The USERS table requires a DEFAULT_BILLING_DETAILS_TYPE column in addition to the DEFAULT_BILLING_DETAILS_ID. This extra column works as an additional discriminator and requires a Hibernate <any> mapping in User.hbm.xml:

<any name="defaultBillingDetails"
     id-type="long"
     meta-type="string">
    <meta-value value="CREDIT_CARD" class="CreditCard"/>
    <meta-value value="BANK_ACCOUNT" class="BankAccount"/>
    <column name="DEFAULT_BILLING_DETAILS_TYPE"/>
    <column name="DEFAULT_BILLING_DETAILS_ID"/>
</any>

The meta-type attribute specifies the Hibernate type of the DEFAULT_BILLING_DETAILS_TYPE column; the id-type attribute specifies the type of the DEFAULT_BILLING_DETAILS_IDcolumn (it's necessary for CreditCard and BankAccount to have the same identifier type).

The <meta-value> elements tell Hibernate how to interpret the value of the DEFAULT_BILLING_DETAILS_TYPE column. You don't need to use the full table name here—you can use any value you like as a type discriminator. For example, you can encode the information in two characters:

<any name="defaultBillingDetails"
     id-type="long"
     meta-type="string">
    <meta-value value="CC" class="CreditCard"/>
    <meta-value value="CA" class="BankAccount"/>
    <column name="DEFAULT_BILLING_DETAILS_TYPE"/>
    <column name="DEFAULT_BILLING_DETAILS_ID"/>
</any>

An example of this table structure is shown in figure 7.15.
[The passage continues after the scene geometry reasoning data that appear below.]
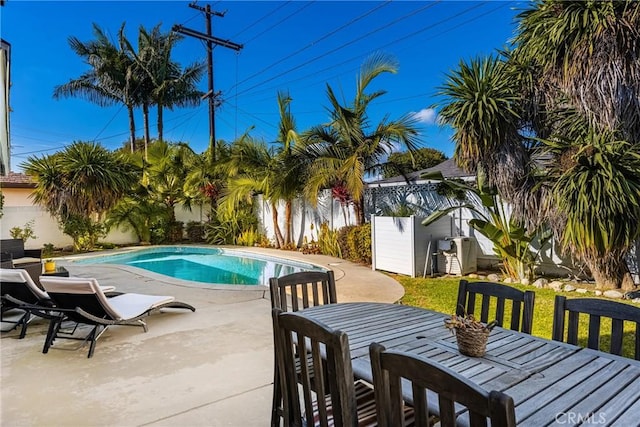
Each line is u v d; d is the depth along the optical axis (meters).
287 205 12.60
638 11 4.57
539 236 6.86
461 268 7.46
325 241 11.07
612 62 4.81
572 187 4.84
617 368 1.74
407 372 1.22
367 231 9.12
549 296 5.55
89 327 4.54
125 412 2.62
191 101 20.39
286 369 1.87
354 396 1.51
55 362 3.46
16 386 2.99
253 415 2.59
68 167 11.19
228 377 3.15
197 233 15.20
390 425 1.30
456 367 1.75
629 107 5.07
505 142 5.88
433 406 1.41
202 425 2.47
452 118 6.09
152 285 6.74
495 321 1.93
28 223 11.82
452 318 1.97
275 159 11.13
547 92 5.99
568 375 1.67
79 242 12.30
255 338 4.06
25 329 4.20
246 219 14.18
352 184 8.77
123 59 18.61
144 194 14.01
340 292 6.22
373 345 1.34
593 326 2.10
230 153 13.34
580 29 4.83
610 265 5.67
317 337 1.62
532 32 5.52
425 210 9.12
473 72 5.81
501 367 1.75
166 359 3.51
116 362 3.45
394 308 2.85
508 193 6.04
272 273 9.90
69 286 3.71
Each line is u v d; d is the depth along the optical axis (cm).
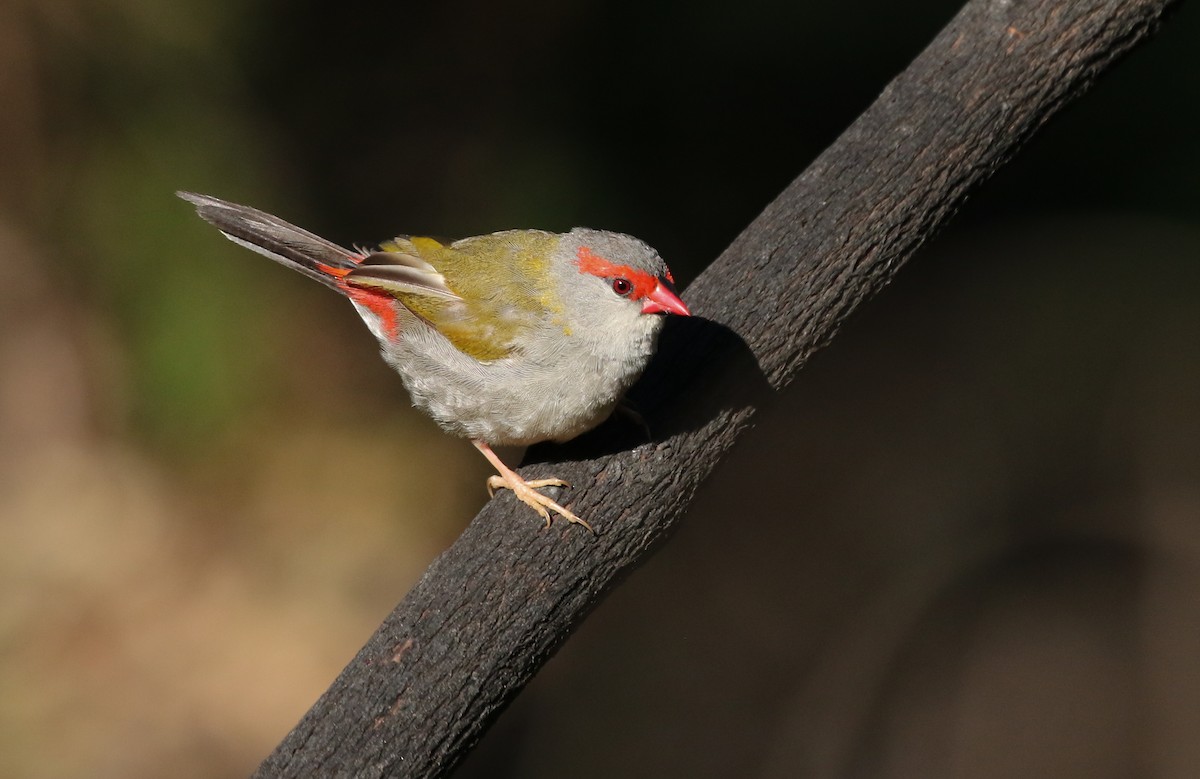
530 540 610
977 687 1054
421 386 725
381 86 1430
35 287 1291
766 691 1132
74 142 1306
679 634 1196
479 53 1457
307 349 1329
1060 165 1434
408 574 1216
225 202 779
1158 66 1416
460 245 730
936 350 1355
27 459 1247
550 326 661
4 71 1281
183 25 1345
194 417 1277
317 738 571
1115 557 1117
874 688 1084
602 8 1480
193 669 1126
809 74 1469
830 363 1371
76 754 1059
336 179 1388
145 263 1293
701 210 1411
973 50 673
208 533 1231
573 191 1391
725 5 1489
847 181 671
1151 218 1377
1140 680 1023
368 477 1277
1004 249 1411
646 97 1457
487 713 588
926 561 1184
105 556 1198
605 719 1138
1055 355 1309
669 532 638
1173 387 1238
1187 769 961
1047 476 1216
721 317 662
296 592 1198
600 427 659
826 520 1256
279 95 1397
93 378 1277
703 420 645
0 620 1147
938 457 1273
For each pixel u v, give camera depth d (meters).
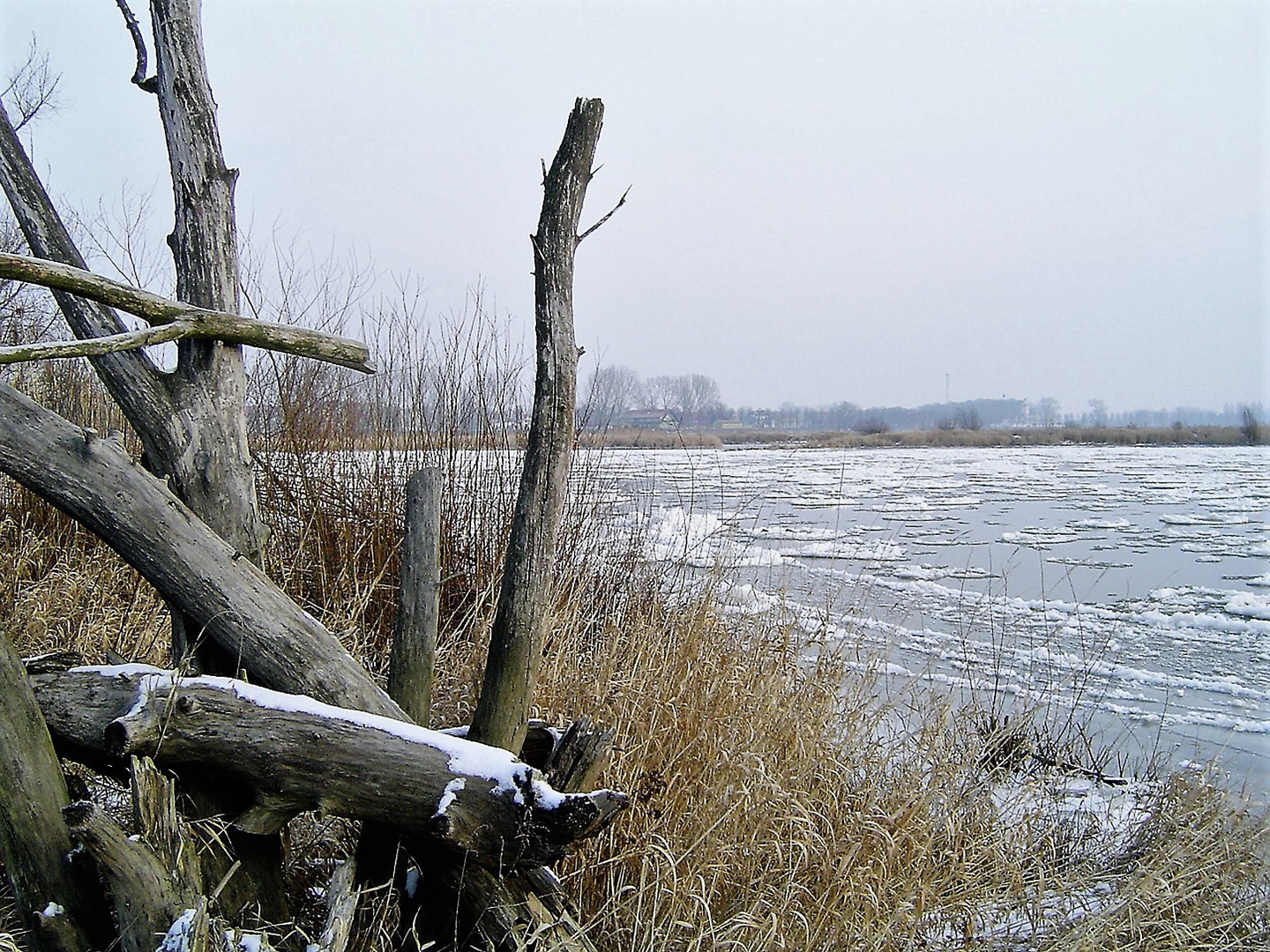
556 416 3.06
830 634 5.23
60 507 2.99
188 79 3.36
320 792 2.63
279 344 3.33
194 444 3.22
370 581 5.87
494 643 3.06
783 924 3.22
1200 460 41.94
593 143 3.07
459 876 2.76
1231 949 3.75
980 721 5.15
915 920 3.43
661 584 5.48
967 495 23.50
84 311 3.23
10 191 3.30
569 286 3.09
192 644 3.13
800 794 3.68
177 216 3.38
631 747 3.72
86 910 2.49
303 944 2.66
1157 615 10.41
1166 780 5.18
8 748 2.54
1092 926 3.64
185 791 2.74
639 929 3.12
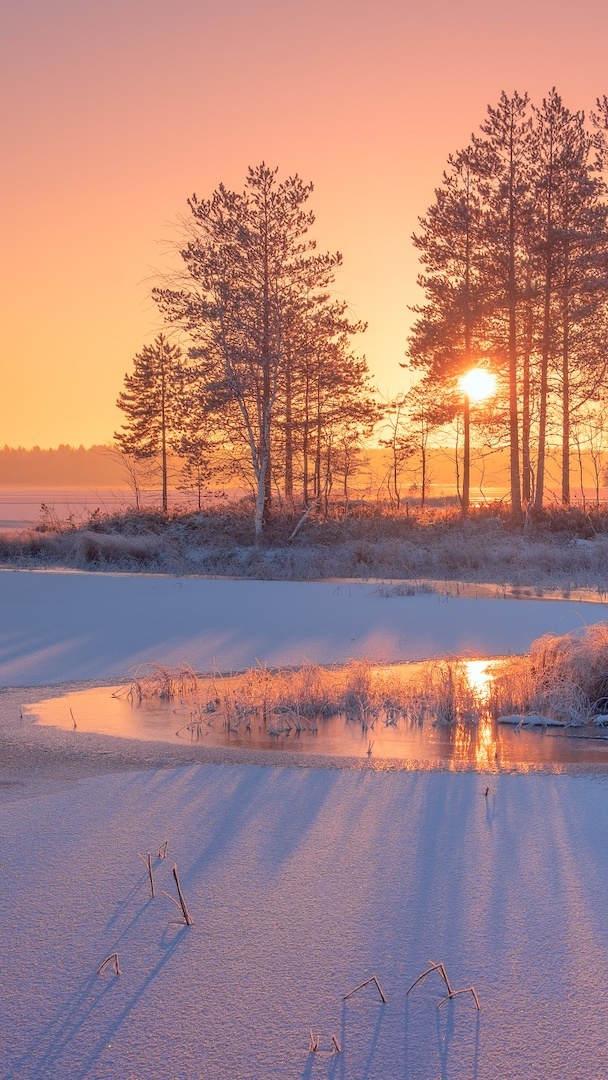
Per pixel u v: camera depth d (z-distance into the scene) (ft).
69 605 58.34
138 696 32.14
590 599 62.69
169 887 15.40
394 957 12.95
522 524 112.06
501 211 119.55
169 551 96.99
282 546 100.63
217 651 41.65
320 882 15.62
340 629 48.34
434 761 24.16
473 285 124.88
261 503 102.32
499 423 131.03
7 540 108.58
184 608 56.85
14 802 20.18
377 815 19.36
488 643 43.88
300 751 25.20
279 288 103.86
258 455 103.40
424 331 130.11
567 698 31.48
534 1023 11.30
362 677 32.73
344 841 17.71
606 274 117.19
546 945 13.26
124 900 14.88
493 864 16.43
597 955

Here is the first major problem with this kind of association: You can't add a foreign key constraint to the DEFAULT_BILLING_DETAILS_ID column, because some values refer to the BANK_ACCOUNT table and others to the CREDIT_CARD table. Thus, you need to come up with some other way to ensure integrity (a trigger, for example). This is the same issue you'd face with a <union-subclass> strategy.

Furthermore, it's difficult to write SQL table joins for this association. In particular, the Hibernate query facilities don't support this kind of association mapping, nor may this association be fetched using an outer join. We discourage the use of <any> associations for all but the most special cases. Also note that this mapping technique isn't available with annotations or in Java Persistence (this mapping is so rare that nobody asked for annotation support so far).

As you can see, as long as you don't plan to create an association to a class hierarchy mapped with implicit polymorphism, associations are straightforward; you don't usually need to think about it. You may be surprised that we didn't show any JPA or annotation example in the previous sections—the runtime behavior is the same, and you don't need any extra mapping to get it.